> **Your assignment**
Print every one of the following rows line for line, keeping each character, number and symbol unchanged.
#####
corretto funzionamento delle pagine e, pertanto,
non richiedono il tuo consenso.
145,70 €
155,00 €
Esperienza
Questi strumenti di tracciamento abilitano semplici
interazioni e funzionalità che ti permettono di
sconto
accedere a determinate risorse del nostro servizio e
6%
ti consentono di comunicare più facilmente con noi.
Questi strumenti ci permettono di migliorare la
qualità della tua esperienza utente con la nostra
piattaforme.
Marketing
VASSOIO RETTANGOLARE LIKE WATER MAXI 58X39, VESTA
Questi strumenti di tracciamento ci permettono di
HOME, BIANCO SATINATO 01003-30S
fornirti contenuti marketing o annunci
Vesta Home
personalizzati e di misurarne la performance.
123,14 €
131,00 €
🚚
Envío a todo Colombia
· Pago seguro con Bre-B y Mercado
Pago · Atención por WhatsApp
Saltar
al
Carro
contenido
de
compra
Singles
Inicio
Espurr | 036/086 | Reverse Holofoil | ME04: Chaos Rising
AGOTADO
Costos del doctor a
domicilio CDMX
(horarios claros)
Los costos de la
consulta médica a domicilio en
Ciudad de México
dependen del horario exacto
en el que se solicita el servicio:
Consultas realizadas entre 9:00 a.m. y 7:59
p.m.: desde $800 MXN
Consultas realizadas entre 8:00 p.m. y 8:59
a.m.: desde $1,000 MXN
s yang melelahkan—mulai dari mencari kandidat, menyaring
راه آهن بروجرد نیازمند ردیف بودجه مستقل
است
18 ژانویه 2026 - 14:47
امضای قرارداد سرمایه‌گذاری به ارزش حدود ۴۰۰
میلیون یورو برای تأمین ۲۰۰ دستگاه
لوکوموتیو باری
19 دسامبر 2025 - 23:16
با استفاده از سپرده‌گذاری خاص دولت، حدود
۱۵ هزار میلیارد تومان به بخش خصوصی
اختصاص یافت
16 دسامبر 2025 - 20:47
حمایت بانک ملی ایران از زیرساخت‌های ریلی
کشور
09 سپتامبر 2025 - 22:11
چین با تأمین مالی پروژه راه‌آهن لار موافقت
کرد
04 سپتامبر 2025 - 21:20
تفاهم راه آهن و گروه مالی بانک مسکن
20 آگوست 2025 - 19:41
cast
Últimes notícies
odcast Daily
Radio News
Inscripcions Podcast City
#####
> **Result for this exercise**
corretto funzionamento delle pagine e, pertanto,
non richiedono il tuo consenso.
145,70 €
155,00 €
Esperienza
Questi strumenti di tracciamento abilitano semplici
interazioni e funzionalità che ti permettono di
sconto
accedere a determinate risorse del nostro servizio e
6%
ti consentono di comunicare più facilmente con noi.
Questi strumenti ci permettono di migliorare la
qualità della tua esperienza utente con la nostra
piattaforme.
Marketing
VASSOIO RETTANGOLARE LIKE WATER MAXI 58X39, VESTA
Questi strumenti di tracciamento ci permettono di
HOME, BIANCO SATINATO 01003-30S
fornirti contenuti marketing o annunci
Vesta Home
personalizzati e di misurarne la performance.
123,14 €
131,00 €
🚚
Envío a todo Colombia
· Pago seguro con Bre-B y Mercado
Pago · Atención por WhatsApp
Saltar
al
Carro
contenido
de
compra
Singles
Inicio
Espurr | 036/086 | Reverse Holofoil | ME04: Chaos Rising
AGOTADO
Costos del doctor a
domicilio CDMX
(horarios claros)
Los costos de la
consulta médica a domicilio en
Ciudad de México
dependen del horario exacto
en el que se solicita el servicio:
Consultas realizadas entre 9:00 a.m. y 7:59
p.m.: desde $800 MXN
Consultas realizadas entre 8:00 p.m. y 8:59
a.m.: desde $1,000 MXN
s yang melelahkan—mulai dari mencari kandidat, menyaring
راه آهن بروجرد نیازمند ردیف بودجه مستقل
است
18 ژانویه 2026 - 14:47
امضای قرارداد سرمایه‌گذاری به ارزش حدود ۴۰۰
میلیون یورو برای تأمین ۲۰۰ دستگاه
لوکوموتیو باری
19 دسامبر 2025 - 23:16
با استفاده از سپرده‌گذاری خاص دولت، حدود
۱۵ هزار میلیارد تومان به بخش خصوصی
اختصاص یافت
16 دسامبر 2025 - 20:47
حمایت بانک ملی ایران از زیرساخت‌های ریلی
کشور
09 سپتامبر 2025 - 22:11
چین با تأمین مالی پروژه راه‌آهن لار موافقت
کرد
04 سپتامبر 2025 - 21:20
تفاهم راه آهن و گروه مالی بانک مسکن
20 آگوست 2025 - 19:41
cast
Últimes notícies
odcast Daily
Radio News
Inscripcions Podcast City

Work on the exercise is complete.